Could you retype the whole listing word for word and drop the images?

Top of Supplied data

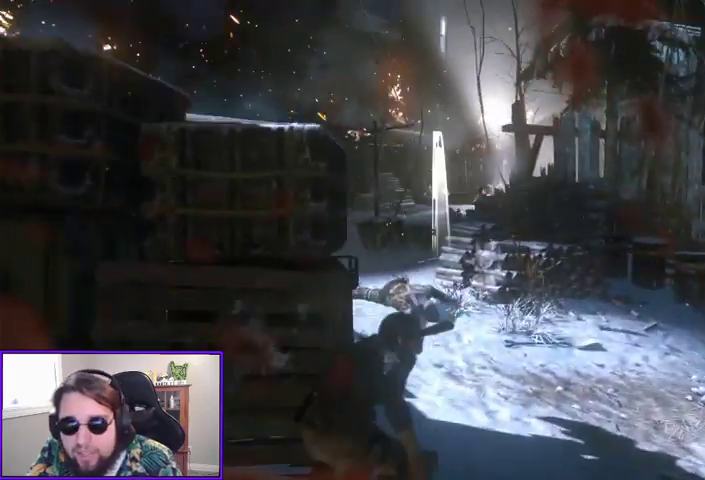
Gameplay with a controller (Xbox layout); each line is a JSON object with the inputs held at the frame after it. "events" lists button and stick changes between this image and that frame as [ms after this image, input, new state], when the widget could be followed in between. Not read: other_buttons.
{"buttons": ["L2"], "left_stick": "center", "right_stick": "center", "events": [[67, "right_stick", "up"], [167, "right_stick", "right"], [267, "right_stick", "center"], [300, "left_stick", "center"]]}
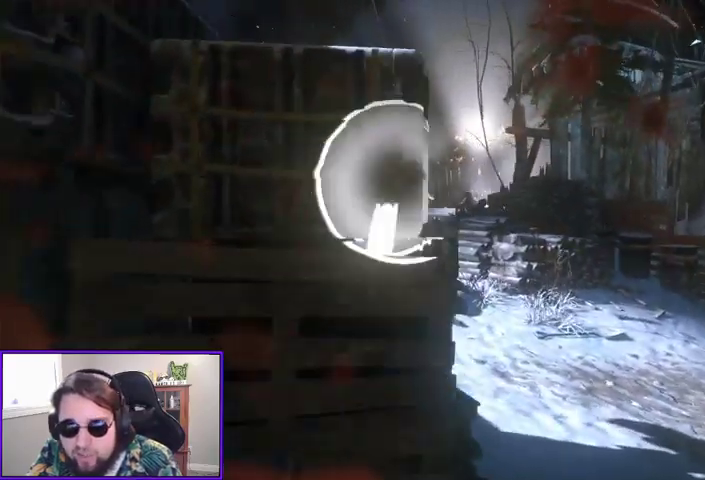
{"buttons": ["L2"], "left_stick": "right", "right_stick": "center", "events": [[67, "right_stick", "right"], [100, "left_stick", "right"], [267, "right_stick", "center"]]}
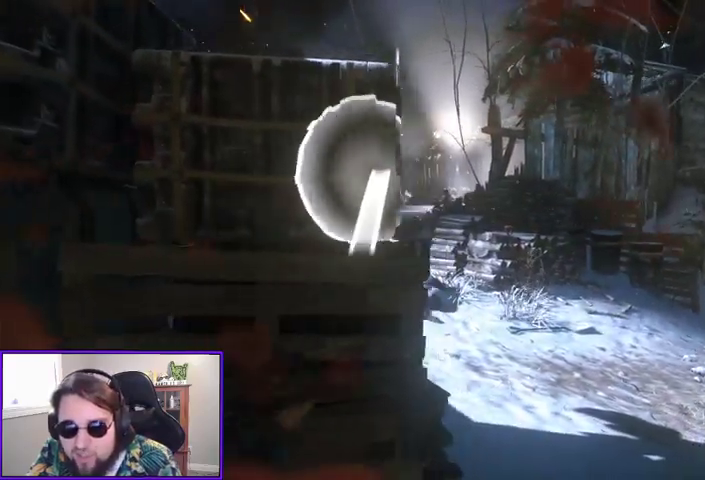
{"buttons": ["L2", "R2"], "left_stick": "center", "right_stick": "center", "events": [[133, "left_stick", "center"], [400, "R2", "down"]]}
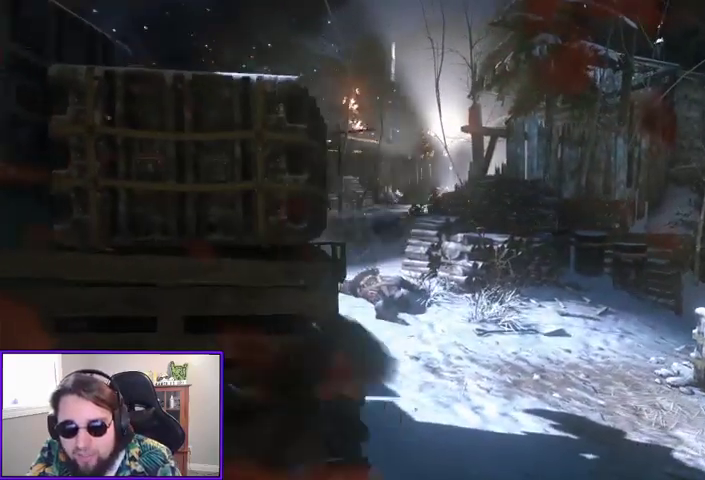
{"buttons": ["L2"], "left_stick": "center", "right_stick": "center", "events": [[67, "R2", "up"]]}
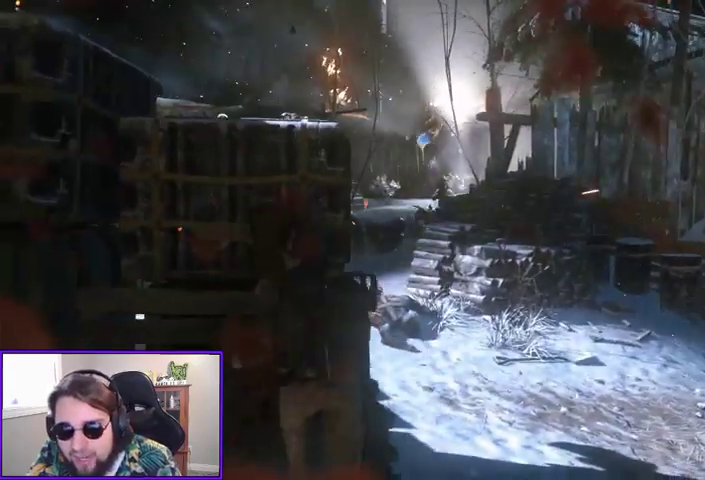
{"buttons": [], "left_stick": "center", "right_stick": "down-right", "events": [[267, "L2", "up"], [267, "left_stick", "up-left"], [333, "right_stick", "down"], [400, "right_stick", "down-right"], [500, "left_stick", "center"]]}
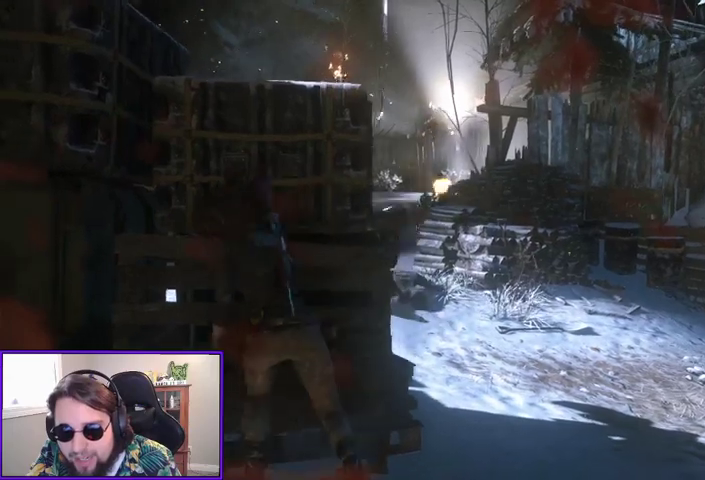
{"buttons": [], "left_stick": "center", "right_stick": "up-right", "events": [[33, "right_stick", "center"], [433, "right_stick", "up-right"]]}
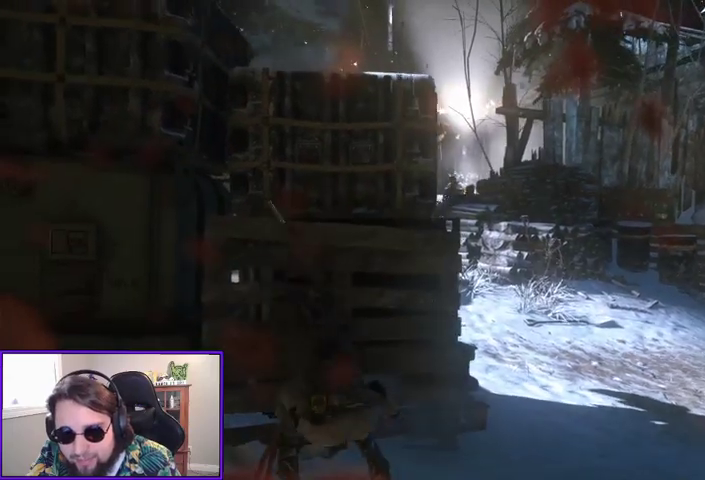
{"buttons": ["L2"], "left_stick": "center", "right_stick": "center", "events": [[133, "right_stick", "center"], [200, "L2", "down"], [267, "right_stick", "up"], [300, "left_stick", "right"], [467, "left_stick", "center"], [467, "right_stick", "center"]]}
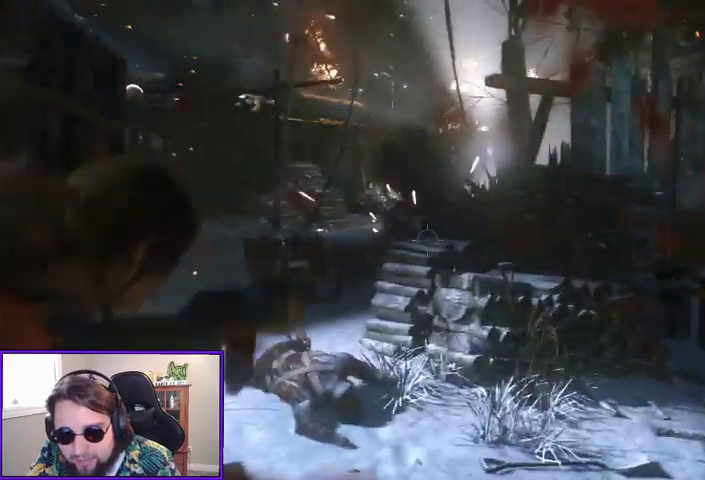
{"buttons": ["L2"], "left_stick": "center", "right_stick": "center", "events": [[167, "right_stick", "up"], [367, "right_stick", "center"]]}
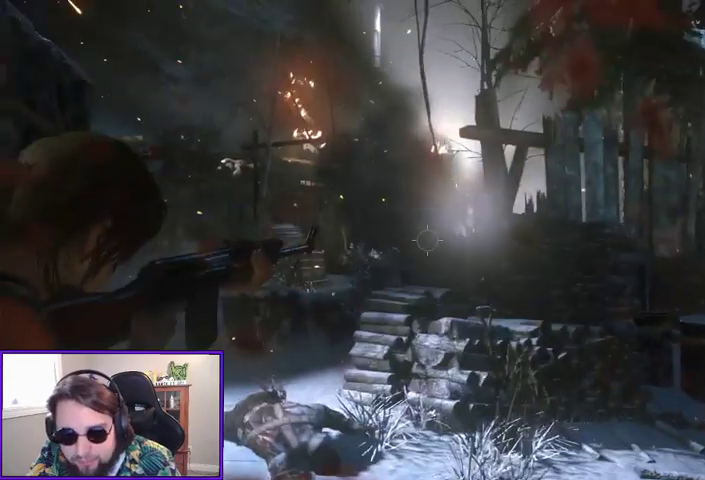
{"buttons": ["L2"], "left_stick": "left", "right_stick": "center", "events": [[333, "left_stick", "left"]]}
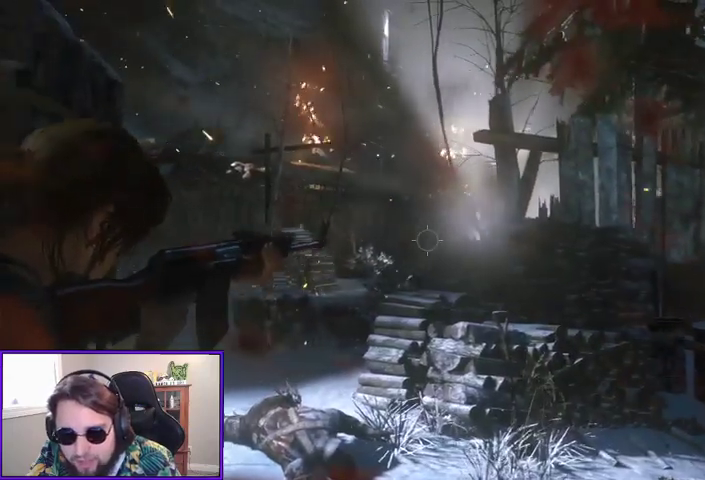
{"buttons": [], "left_stick": "left", "right_stick": "down-right", "events": [[67, "L2", "up"], [500, "right_stick", "down-right"]]}
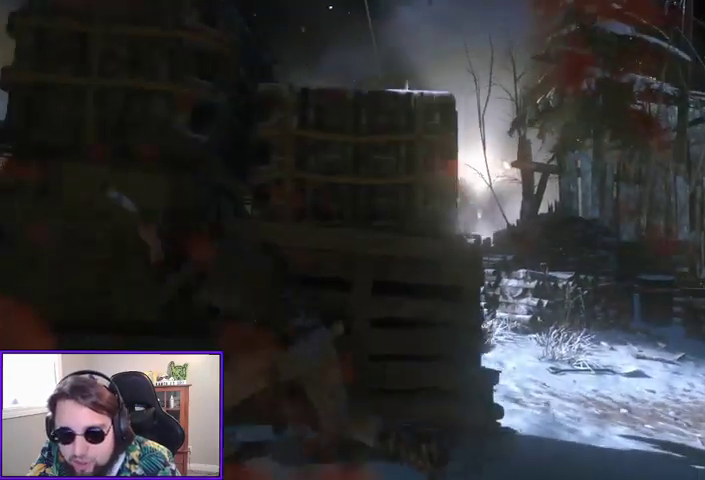
{"buttons": [], "left_stick": "left", "right_stick": "center", "events": [[167, "right_stick", "center"]]}
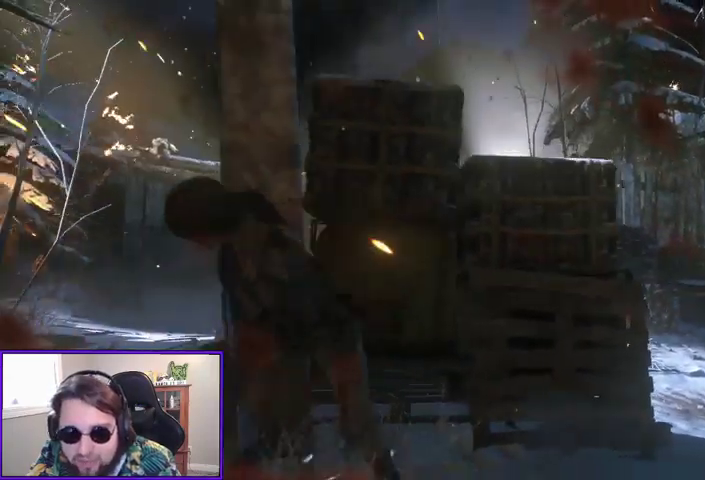
{"buttons": [], "left_stick": "up-left", "right_stick": "center", "events": [[33, "right_stick", "right"], [233, "right_stick", "center"], [333, "left_stick", "up-left"]]}
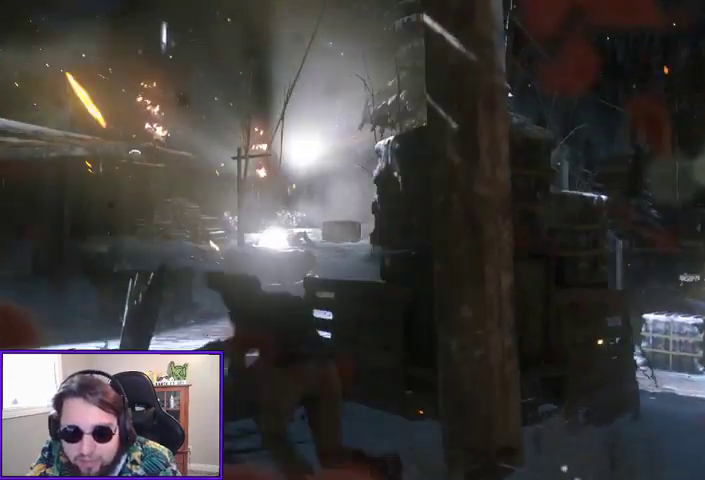
{"buttons": ["L2"], "left_stick": "up-left", "right_stick": "up-left", "events": [[33, "right_stick", "down-left"], [67, "L2", "down"], [200, "right_stick", "up-left"]]}
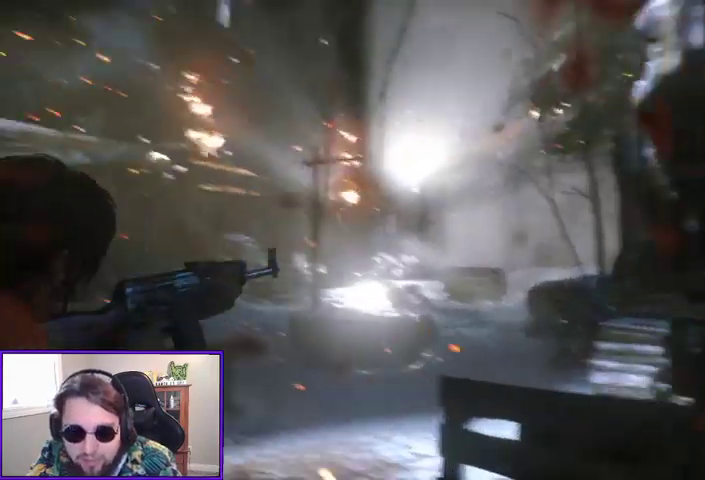
{"buttons": ["L2"], "left_stick": "center", "right_stick": "down-right", "events": [[33, "right_stick", "center"], [67, "left_stick", "center"], [167, "right_stick", "down"], [267, "right_stick", "down-left"], [367, "right_stick", "center"], [500, "right_stick", "down-right"]]}
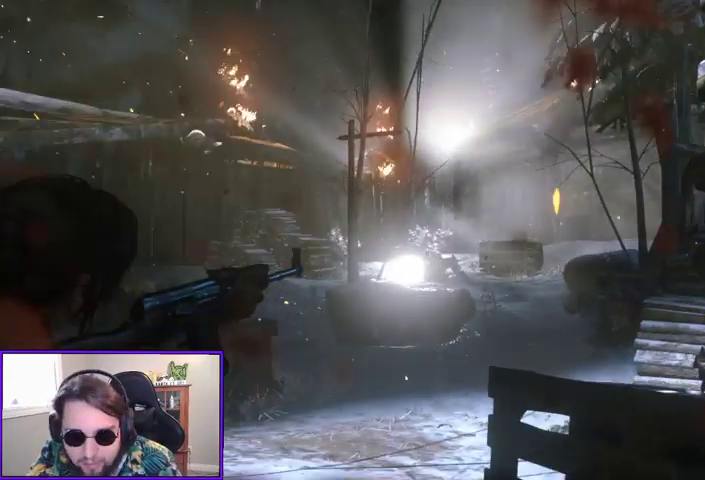
{"buttons": ["L2"], "left_stick": "center", "right_stick": "up-left", "events": [[267, "right_stick", "center"], [433, "right_stick", "up-left"]]}
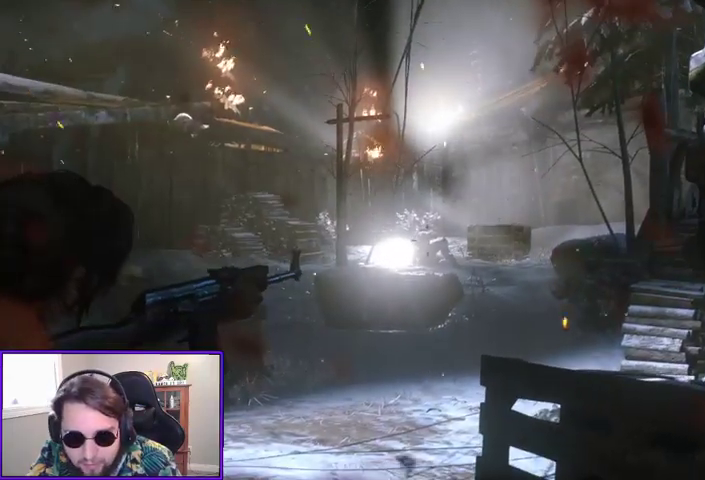
{"buttons": ["L2"], "left_stick": "center", "right_stick": "center", "events": [[267, "right_stick", "up"], [367, "right_stick", "center"]]}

Bottom of Supplied data

**Answer to the exercise**.
Gameplay with a controller (Xbox layout); each line is a JSON object with the inputs held at the frame after it. "events" lists button and stick changes between this image and that frame as [ms after this image, input, new state], when the widget could be followed in between. Not read: other_buttons.
{"buttons": ["L2"], "left_stick": "center", "right_stick": "center", "events": [[67, "right_stick", "up"], [167, "right_stick", "right"], [267, "right_stick", "center"], [300, "left_stick", "center"]]}
{"buttons": ["L2"], "left_stick": "right", "right_stick": "center", "events": [[67, "right_stick", "right"], [100, "left_stick", "right"], [267, "right_stick", "center"]]}
{"buttons": ["L2", "R2"], "left_stick": "center", "right_stick": "center", "events": [[133, "left_stick", "center"], [400, "R2", "down"]]}
{"buttons": ["L2"], "left_stick": "center", "right_stick": "center", "events": [[67, "R2", "up"]]}
{"buttons": [], "left_stick": "center", "right_stick": "down-right", "events": [[267, "L2", "up"], [267, "left_stick", "up-left"], [333, "right_stick", "down"], [400, "right_stick", "down-right"], [500, "left_stick", "center"]]}
{"buttons": [], "left_stick": "center", "right_stick": "up-right", "events": [[33, "right_stick", "center"], [433, "right_stick", "up-right"]]}
{"buttons": ["L2"], "left_stick": "center", "right_stick": "center", "events": [[133, "right_stick", "center"], [200, "L2", "down"], [267, "right_stick", "up"], [300, "left_stick", "right"], [467, "left_stick", "center"], [467, "right_stick", "center"]]}
{"buttons": ["L2"], "left_stick": "center", "right_stick": "center", "events": [[167, "right_stick", "up"], [367, "right_stick", "center"]]}
{"buttons": ["L2"], "left_stick": "left", "right_stick": "center", "events": [[333, "left_stick", "left"]]}
{"buttons": [], "left_stick": "left", "right_stick": "down-right", "events": [[67, "L2", "up"], [500, "right_stick", "down-right"]]}
{"buttons": [], "left_stick": "left", "right_stick": "center", "events": [[167, "right_stick", "center"]]}
{"buttons": [], "left_stick": "up-left", "right_stick": "center", "events": [[33, "right_stick", "right"], [233, "right_stick", "center"], [333, "left_stick", "up-left"]]}
{"buttons": ["L2"], "left_stick": "up-left", "right_stick": "up-left", "events": [[33, "right_stick", "down-left"], [67, "L2", "down"], [200, "right_stick", "up-left"]]}
{"buttons": ["L2"], "left_stick": "center", "right_stick": "down-right", "events": [[33, "right_stick", "center"], [67, "left_stick", "center"], [167, "right_stick", "down"], [267, "right_stick", "down-left"], [367, "right_stick", "center"], [500, "right_stick", "down-right"]]}
{"buttons": ["L2"], "left_stick": "center", "right_stick": "up-left", "events": [[267, "right_stick", "center"], [433, "right_stick", "up-left"]]}
{"buttons": ["L2"], "left_stick": "center", "right_stick": "center", "events": [[267, "right_stick", "up"], [367, "right_stick", "center"]]}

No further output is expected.